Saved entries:

*-*-*

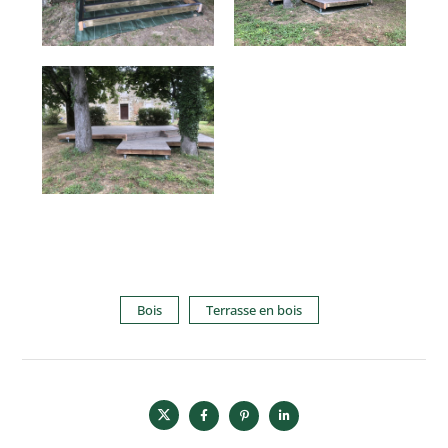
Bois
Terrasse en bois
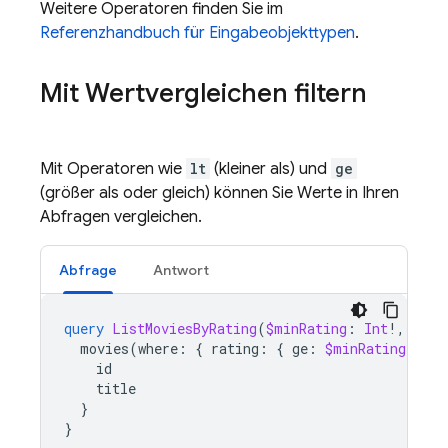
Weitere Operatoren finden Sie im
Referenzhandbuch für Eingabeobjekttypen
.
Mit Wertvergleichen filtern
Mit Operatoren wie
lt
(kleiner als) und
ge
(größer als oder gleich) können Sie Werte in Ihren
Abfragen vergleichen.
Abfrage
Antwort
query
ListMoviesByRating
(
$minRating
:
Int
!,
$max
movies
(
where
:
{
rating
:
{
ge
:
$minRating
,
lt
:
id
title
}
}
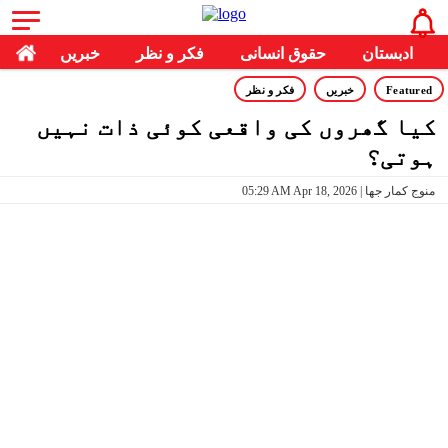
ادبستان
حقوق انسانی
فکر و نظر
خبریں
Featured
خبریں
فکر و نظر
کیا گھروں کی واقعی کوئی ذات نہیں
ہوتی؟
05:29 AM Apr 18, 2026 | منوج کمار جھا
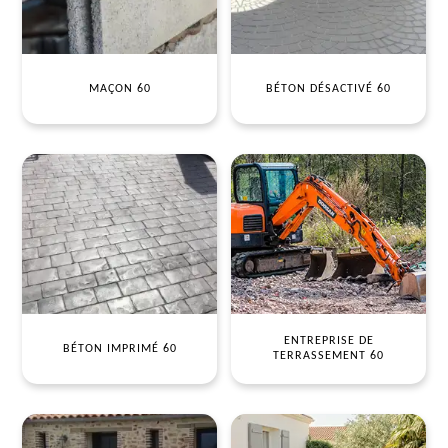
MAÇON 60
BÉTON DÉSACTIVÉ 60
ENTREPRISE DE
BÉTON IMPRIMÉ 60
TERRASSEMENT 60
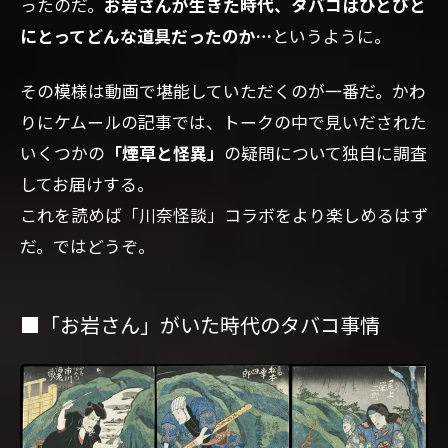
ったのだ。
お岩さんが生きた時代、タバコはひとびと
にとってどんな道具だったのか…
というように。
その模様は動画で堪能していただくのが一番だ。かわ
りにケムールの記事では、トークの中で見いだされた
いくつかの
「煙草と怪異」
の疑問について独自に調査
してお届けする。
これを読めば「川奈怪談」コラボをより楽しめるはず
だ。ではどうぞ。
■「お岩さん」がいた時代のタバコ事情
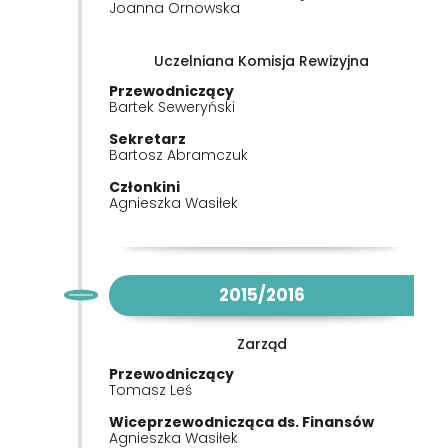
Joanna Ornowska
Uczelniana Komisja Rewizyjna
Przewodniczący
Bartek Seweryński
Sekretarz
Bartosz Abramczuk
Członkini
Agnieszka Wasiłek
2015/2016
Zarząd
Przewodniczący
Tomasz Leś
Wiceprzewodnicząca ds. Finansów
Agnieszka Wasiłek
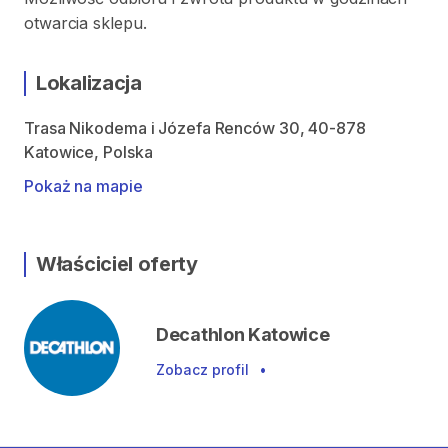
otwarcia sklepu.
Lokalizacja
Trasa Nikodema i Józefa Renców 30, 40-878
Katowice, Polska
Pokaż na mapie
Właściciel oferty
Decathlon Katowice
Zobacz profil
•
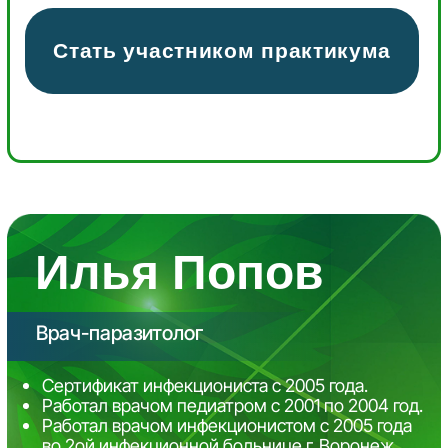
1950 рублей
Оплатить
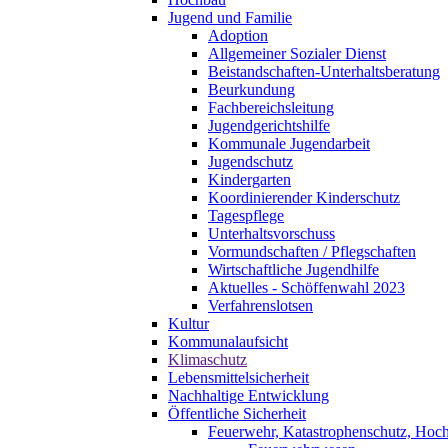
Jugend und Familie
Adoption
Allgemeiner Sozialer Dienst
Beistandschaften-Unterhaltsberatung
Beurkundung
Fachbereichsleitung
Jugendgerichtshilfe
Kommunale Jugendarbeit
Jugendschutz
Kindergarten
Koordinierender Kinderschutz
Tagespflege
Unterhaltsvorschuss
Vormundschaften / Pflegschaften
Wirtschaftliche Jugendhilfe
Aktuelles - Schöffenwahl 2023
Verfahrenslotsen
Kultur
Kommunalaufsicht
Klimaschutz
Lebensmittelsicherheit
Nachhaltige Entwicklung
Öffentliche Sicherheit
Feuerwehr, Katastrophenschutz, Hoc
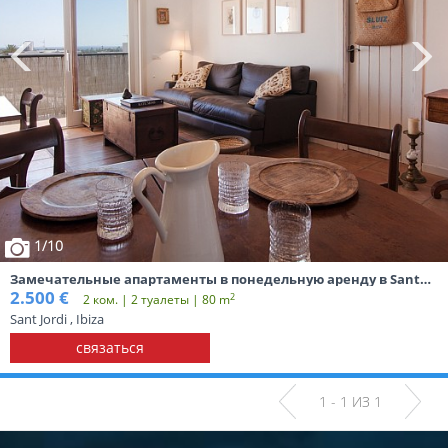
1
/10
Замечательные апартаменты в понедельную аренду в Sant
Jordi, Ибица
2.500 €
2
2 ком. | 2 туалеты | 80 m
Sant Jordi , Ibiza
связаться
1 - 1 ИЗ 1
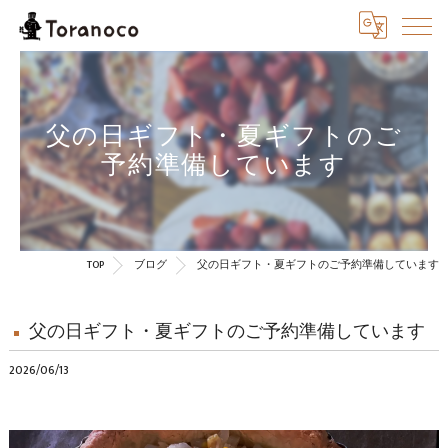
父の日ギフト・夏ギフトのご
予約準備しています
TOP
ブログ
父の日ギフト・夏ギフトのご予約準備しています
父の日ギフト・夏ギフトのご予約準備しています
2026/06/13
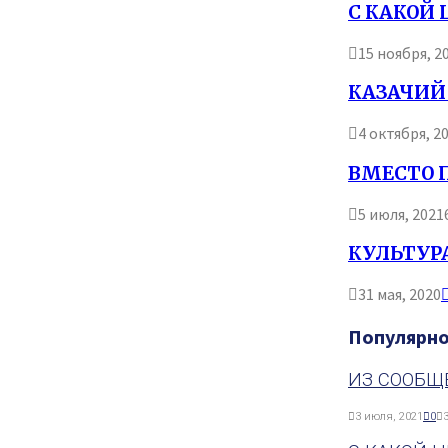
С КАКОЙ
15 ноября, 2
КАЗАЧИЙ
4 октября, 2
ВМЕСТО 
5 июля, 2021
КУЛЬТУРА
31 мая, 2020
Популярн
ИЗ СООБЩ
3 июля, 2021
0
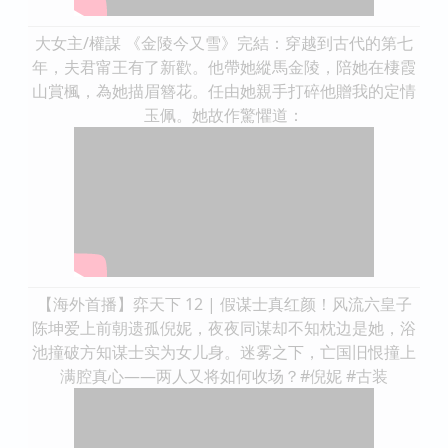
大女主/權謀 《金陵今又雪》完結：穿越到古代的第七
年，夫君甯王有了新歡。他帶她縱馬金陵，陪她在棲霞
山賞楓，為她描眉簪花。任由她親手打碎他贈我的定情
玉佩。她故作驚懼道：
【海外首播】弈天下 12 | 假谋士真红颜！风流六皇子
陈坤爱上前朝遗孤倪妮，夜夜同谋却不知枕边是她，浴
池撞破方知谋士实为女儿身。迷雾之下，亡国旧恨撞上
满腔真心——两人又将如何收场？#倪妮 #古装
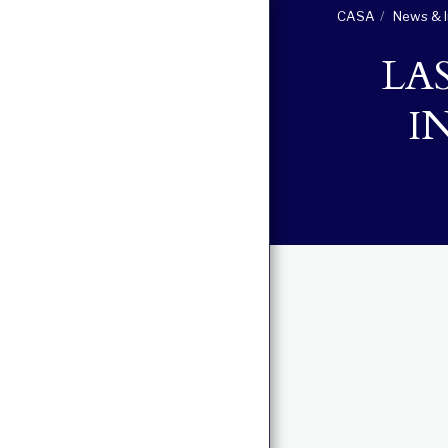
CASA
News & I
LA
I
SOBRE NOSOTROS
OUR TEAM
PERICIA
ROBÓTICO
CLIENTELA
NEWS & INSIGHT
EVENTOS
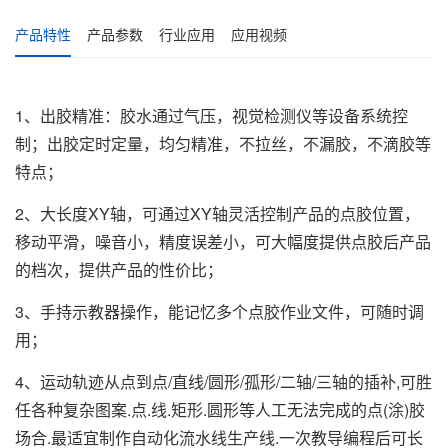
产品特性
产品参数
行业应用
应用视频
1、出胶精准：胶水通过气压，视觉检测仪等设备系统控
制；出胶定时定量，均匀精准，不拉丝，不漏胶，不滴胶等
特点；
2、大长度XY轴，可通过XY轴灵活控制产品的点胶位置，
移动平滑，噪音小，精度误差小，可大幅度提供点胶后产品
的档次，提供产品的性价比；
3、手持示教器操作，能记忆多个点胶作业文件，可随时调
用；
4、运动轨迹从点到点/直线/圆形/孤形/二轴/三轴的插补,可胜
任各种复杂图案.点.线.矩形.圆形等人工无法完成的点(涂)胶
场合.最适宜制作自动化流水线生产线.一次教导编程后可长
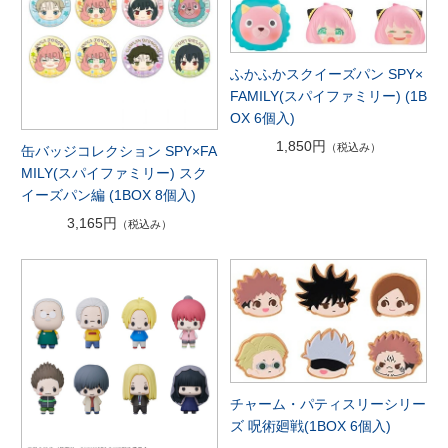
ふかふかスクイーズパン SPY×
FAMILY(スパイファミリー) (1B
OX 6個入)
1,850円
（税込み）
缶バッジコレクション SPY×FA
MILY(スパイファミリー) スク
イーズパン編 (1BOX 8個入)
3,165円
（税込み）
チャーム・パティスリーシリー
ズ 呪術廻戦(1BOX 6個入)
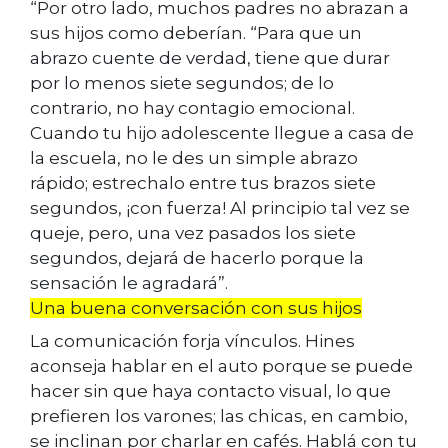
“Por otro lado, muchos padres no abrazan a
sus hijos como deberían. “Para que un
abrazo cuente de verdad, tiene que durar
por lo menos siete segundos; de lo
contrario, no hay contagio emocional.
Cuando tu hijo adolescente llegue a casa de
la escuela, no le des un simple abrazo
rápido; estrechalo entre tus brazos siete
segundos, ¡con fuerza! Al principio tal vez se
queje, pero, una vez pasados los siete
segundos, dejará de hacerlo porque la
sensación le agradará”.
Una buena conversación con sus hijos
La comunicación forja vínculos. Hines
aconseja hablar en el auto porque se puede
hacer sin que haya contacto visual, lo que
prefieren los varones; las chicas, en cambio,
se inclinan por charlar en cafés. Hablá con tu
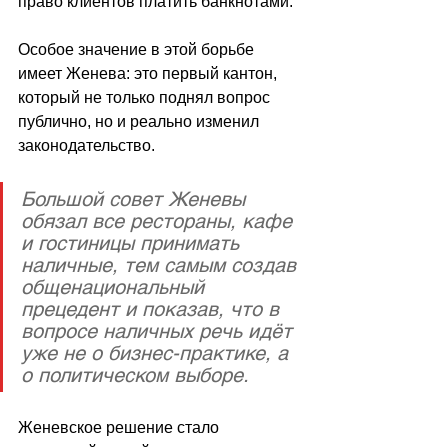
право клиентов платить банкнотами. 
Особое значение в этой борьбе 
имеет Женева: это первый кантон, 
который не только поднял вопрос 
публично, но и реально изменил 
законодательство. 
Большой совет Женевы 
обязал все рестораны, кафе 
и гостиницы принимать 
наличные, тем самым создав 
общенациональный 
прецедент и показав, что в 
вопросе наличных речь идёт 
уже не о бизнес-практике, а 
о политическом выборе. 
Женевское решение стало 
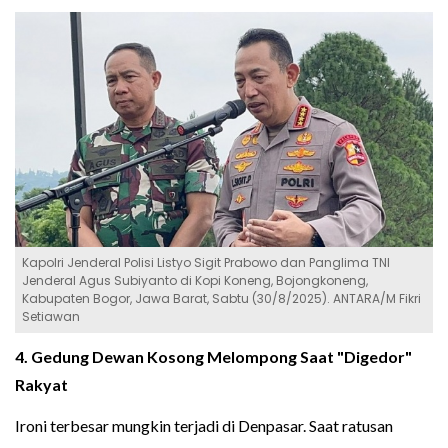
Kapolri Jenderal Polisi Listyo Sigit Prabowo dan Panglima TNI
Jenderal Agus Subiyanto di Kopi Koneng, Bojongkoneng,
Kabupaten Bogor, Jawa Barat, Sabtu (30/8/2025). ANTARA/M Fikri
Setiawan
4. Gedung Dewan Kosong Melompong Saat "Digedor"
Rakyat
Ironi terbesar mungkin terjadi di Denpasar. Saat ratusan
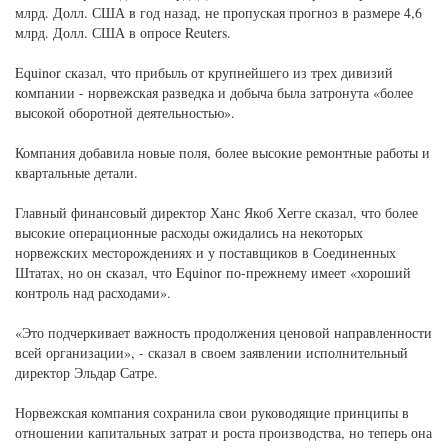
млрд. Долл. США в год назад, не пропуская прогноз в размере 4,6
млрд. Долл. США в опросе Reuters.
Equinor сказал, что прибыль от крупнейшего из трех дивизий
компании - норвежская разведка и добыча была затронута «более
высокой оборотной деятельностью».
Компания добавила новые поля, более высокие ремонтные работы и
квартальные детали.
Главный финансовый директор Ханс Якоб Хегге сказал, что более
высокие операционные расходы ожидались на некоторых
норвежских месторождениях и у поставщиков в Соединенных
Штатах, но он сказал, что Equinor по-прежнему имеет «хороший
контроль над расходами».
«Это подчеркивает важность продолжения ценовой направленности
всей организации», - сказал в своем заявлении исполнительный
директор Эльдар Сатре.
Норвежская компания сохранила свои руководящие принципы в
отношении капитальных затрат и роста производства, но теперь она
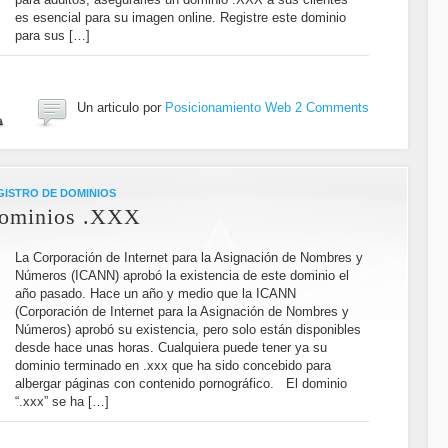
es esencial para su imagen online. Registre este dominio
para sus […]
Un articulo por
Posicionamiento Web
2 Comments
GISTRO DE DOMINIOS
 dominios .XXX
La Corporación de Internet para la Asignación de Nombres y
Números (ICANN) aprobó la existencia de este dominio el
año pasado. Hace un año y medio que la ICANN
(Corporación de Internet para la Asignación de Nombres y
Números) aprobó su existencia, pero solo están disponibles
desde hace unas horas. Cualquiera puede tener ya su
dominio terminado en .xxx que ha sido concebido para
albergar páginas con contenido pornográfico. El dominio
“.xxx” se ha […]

*-*-*

■ **What to do**:
All that is needed is an exact copy of the lines from the top of the entries through the line containing "Uczelniana Komisja Rewizyjna", pictures left out.

■ **Response to the exercise**:
Bois
Terrasse en bois
Weitere Operatoren finden Sie im
Referenzhandbuch für Eingabeobjekttypen
.
Mit Wertvergleichen filtern
Mit Operatoren wie
lt
(kleiner als) und
ge
(größer als oder gleich) können Sie Werte in Ihren
Abfragen vergleichen.
Abfrage
Antwort
query
ListMoviesByRating
(
$minRating
:
Int
!,
$max
movies
(
where
:
{
rating
:
{
ge
:
$minRating
,
lt
:
id
title
}
}
ادبستان
حقوق انسانی
فکر و نظر
خبریں
Featured
خبریں
فکر و نظر
کیا گھروں کی واقعی کوئی ذات نہیں
ہوتی؟
05:29 AM Apr 18, 2026 | منوج کمار جھا
MAÇON 60
BÉTON DÉSACTIVÉ 60
ENTREPRISE DE
BÉTON IMPRIMÉ 60
TERRASSEMENT 60
ったのだ。
お岩さんが生きた時代、タバコはひとびと
にとってどんな道具だったのか…
というように。
その模様は動画で堪能していただくのが一番だ。かわ
りにケムールの記事では、トークの中で見いだされた
いくつかの
「煙草と怪異」
の疑問について独自に調査
してお届けする。
これを読めば「川奈怪談」コラボをより楽しめるはず
だ。ではどうぞ。
■「お岩さん」がいた時代のタバコ事情
Joanna Ornowska
Uczelniana Komisja Rewizyjna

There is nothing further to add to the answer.